Media : Dubbing

Sekarang saya tahu kenapa saya dahulu tidak suka film India. Karena didubing (sulih suara)! Suara Sanjay Dut dan Amitha Bachan berubah jadi suara Indonesia. Yah, hilang rasa.

Padahal, seninya menonton sebuah film itu ada di “rasa” bahasa. 

Orang India itu kalau bicara berirama dan menggunakan bahasa tubuh yang khas. Jadi, kurang enak jika melihat aktor India dengan gaya tertentu (misal menengklengkan kepala tanda Oke) tapi bicaranya bahasa Indonesia. Sementara di Indonesia, beda gaya tubuh.

Yah, untunglah sekarang ada teknologi internet. Saya bisa menonton film-film India berkualitas dengan bahasa aslinya. Seperti film Lagaan, 3 Idiots, PK, Munna Bhai MBBS dan Munna Bhai Lage Raho. 

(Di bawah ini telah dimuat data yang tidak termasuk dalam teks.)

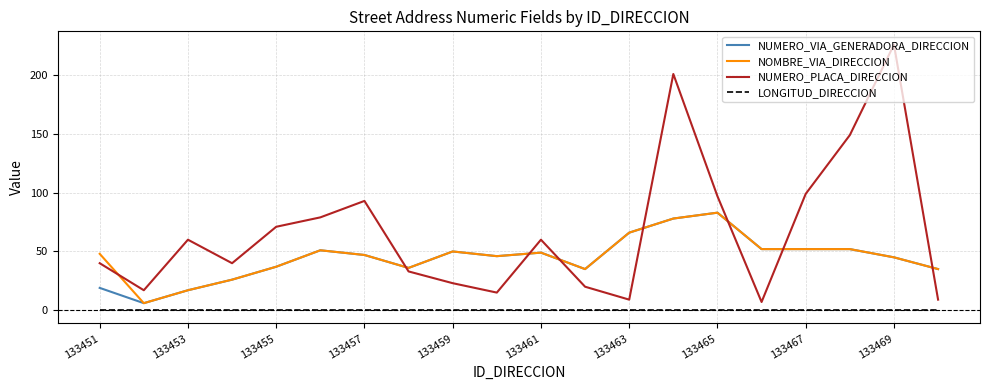

True or false: LONGITUD_DIRECCION and NUMERO_PLACA_DIRECCION cross at least once.

False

Pernah juga menonton Frozen yang didubbing ke bahasa Melayu dan Arab. Yah, memang Frozen didubbing ke berbagai bahasa ya. Tapi saya pertama kali menonton adalah dengan bahasa Inggris. Jadi saat tokoh Anna berbicara "Kakak....nak bina orang salji?", serasa sedang menonton Ipin-Upin. Atau saat Elsa menyanyi dengan bahasa Arab, "Ana wahida....", saya kok merasa aneh ya. 

Serial Marsha and The Bear misalnya. Saya sangat suka dengan khas suara Alina Kukushlina. Sangat berkarakter! Makanya saya sedih saat Marsha edisi terbaru yang keluar pertama kali di website resmi Marsha adalah dengan bahasa Inggris, suara Marsha diisi oleh pengisi suara Minion cewek.  Hilang rasa menurut saya.

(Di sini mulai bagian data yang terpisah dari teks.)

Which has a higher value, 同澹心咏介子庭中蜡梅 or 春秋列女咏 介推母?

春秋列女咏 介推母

Makanya, saya tidak memberikan tontonan kepada anak-anak saya yang dialognya didubing. Biarkan saja bahasanya tetap bahasa Rusia, Jepang, Inggris, Korea, Perancis, Malaysia, dan India. Rata-rata tontonan anak-anak saya bisa dimengerti tanpa harus mendengarkan dialognya. Karena yang kami berikan adalah tontonan yang sederhana. Kalau ada dialog yang agak susah, kami terjemahkan atau carikan subtitlenya. Kalau kami tidak tahu bahasanya, dikira-kira saja, "Sepertinya ini yang dimaksud."

Selain mendapatkan pesan positif dari sebuah tontonan, saya juga ingin anak-anak saya tahu bahwa sebuah tontonan yang baik bukan hanya dari segi cerita, tapi juga dari bahasa, musik, dan penataan animasinya.

Tapi, kalau hanya memikirkan keluarga, tidak masalah ya saya berkata "Dubbing itu tidak perlu!". Tapi saat melihat masyarakat, banyak anak-anak yang dilepas orangtuanya di depan TV tanpa didampingi, bagaimana mereka bisa menikmati tontonan dengan berbagai macam bahasa asing ya?

Aih, pelik juga ya masalah dubbing, harus juga memikirkan:
- anak-anak yang tidak didampingi orangtua saat menonton TV
- orang-orang dewasa yang kemampuan membaca teksnya kurang memadai
- kemampuan para dubber
- kurangnya tenaga ahli sutradara dubber
- juga peraturan-peraturan terkait dubbing.

Perlu banyak mengkaji lagi. Namun satu hal yang ingin saya tekankan, sebuah karya film tidak hanya dinikmati soal visualisasi saja, tapi indahnya bahasa yang dituturkan oleh penutur aslinya juga perlu untuk dinikmati. Bahasa itu indah. Bagaimana anak-anak bisa mengerti bahwa di dunia ini bahasa itu banyak sekali dan semuanya indah!